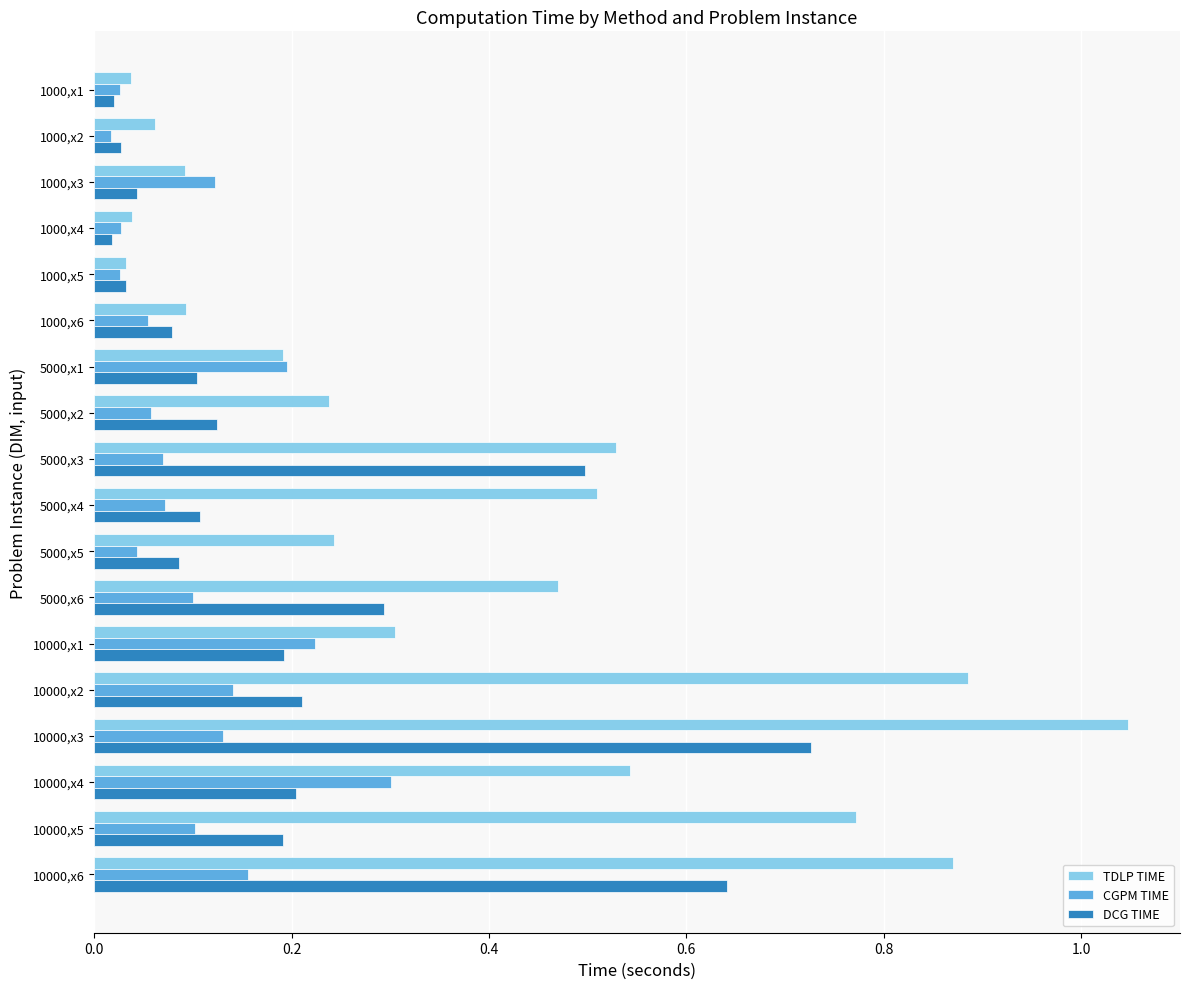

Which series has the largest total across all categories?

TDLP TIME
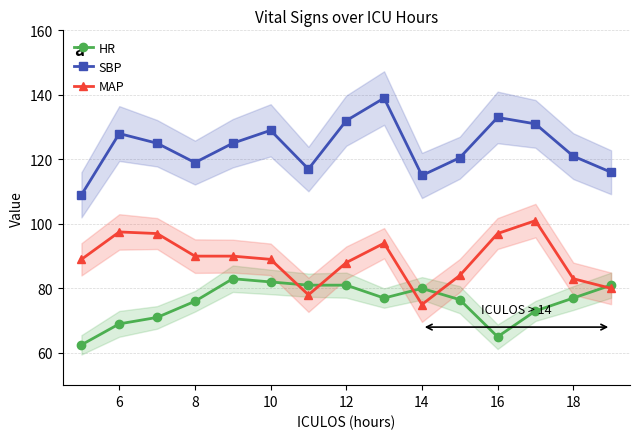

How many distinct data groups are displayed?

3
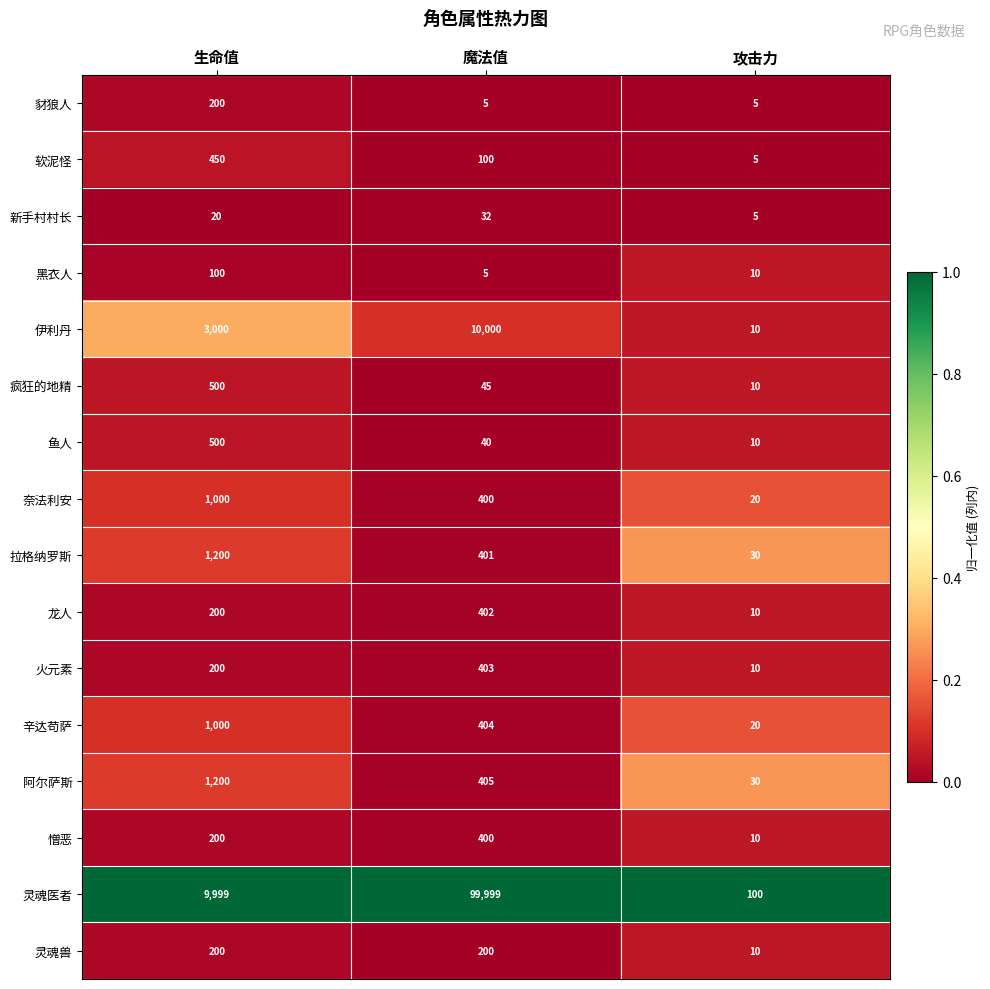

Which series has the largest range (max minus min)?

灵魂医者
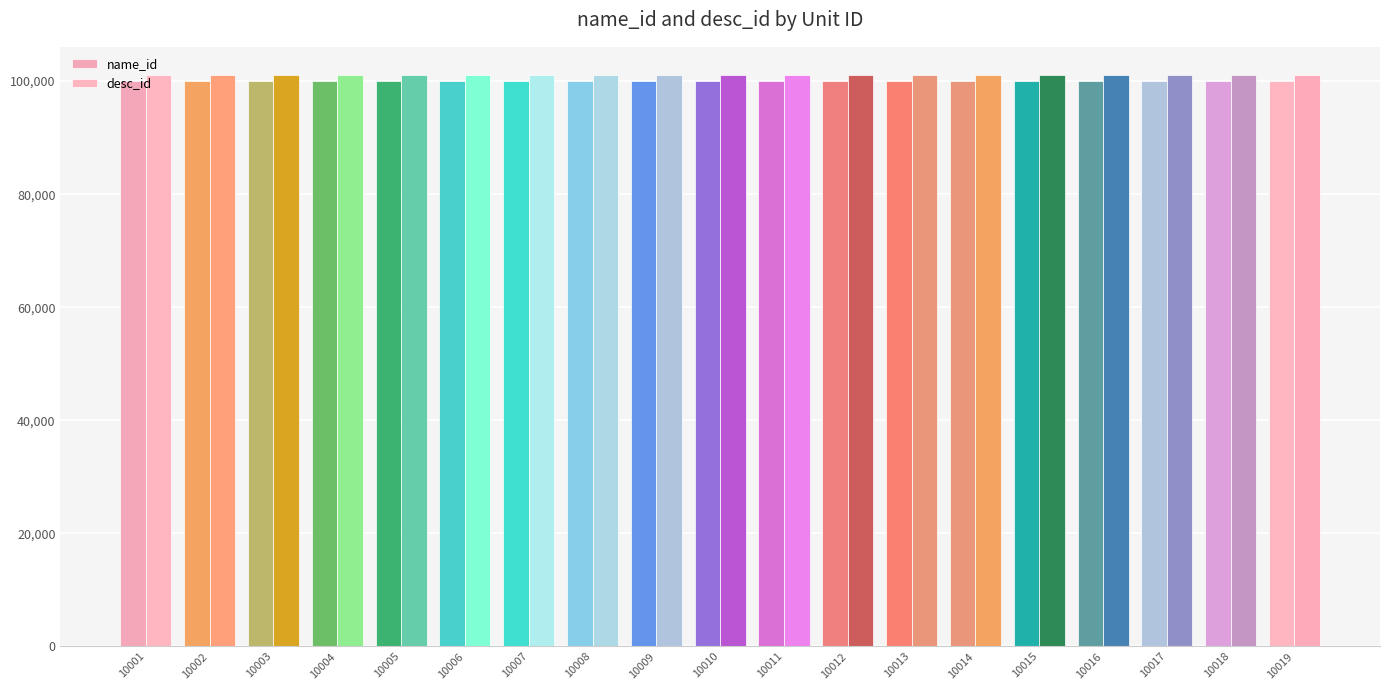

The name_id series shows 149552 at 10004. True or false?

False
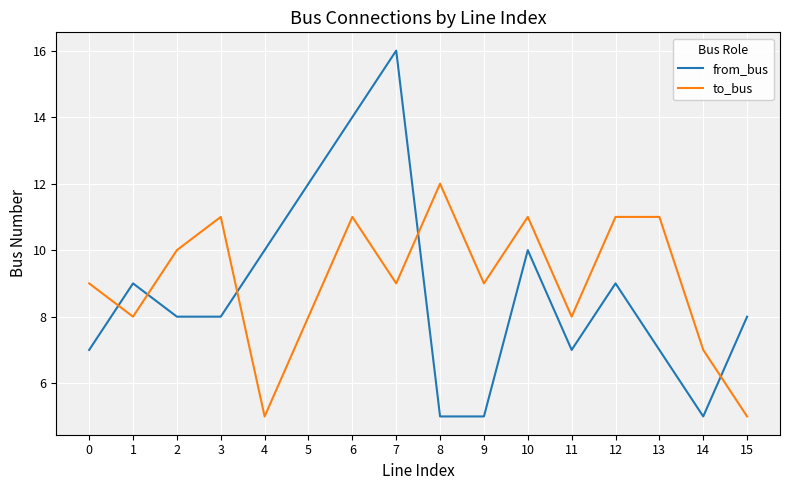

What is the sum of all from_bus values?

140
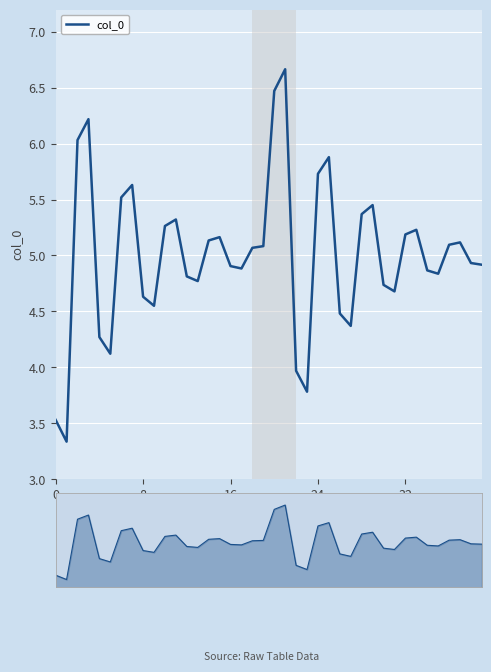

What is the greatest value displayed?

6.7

→ What needs to be done: Transcribe the text of every record above exactly, line for line, and omit the pictures from your answer.

→ Expected answer:
Which series has the largest total across all categories?

TDLP TIME

How many distinct data groups are displayed?

3

Which series has the largest range (max minus min)?

灵魂医者

The name_id series shows 149552 at 10004. True or false?

False

What is the sum of all from_bus values?

140

What is the greatest value displayed?

6.7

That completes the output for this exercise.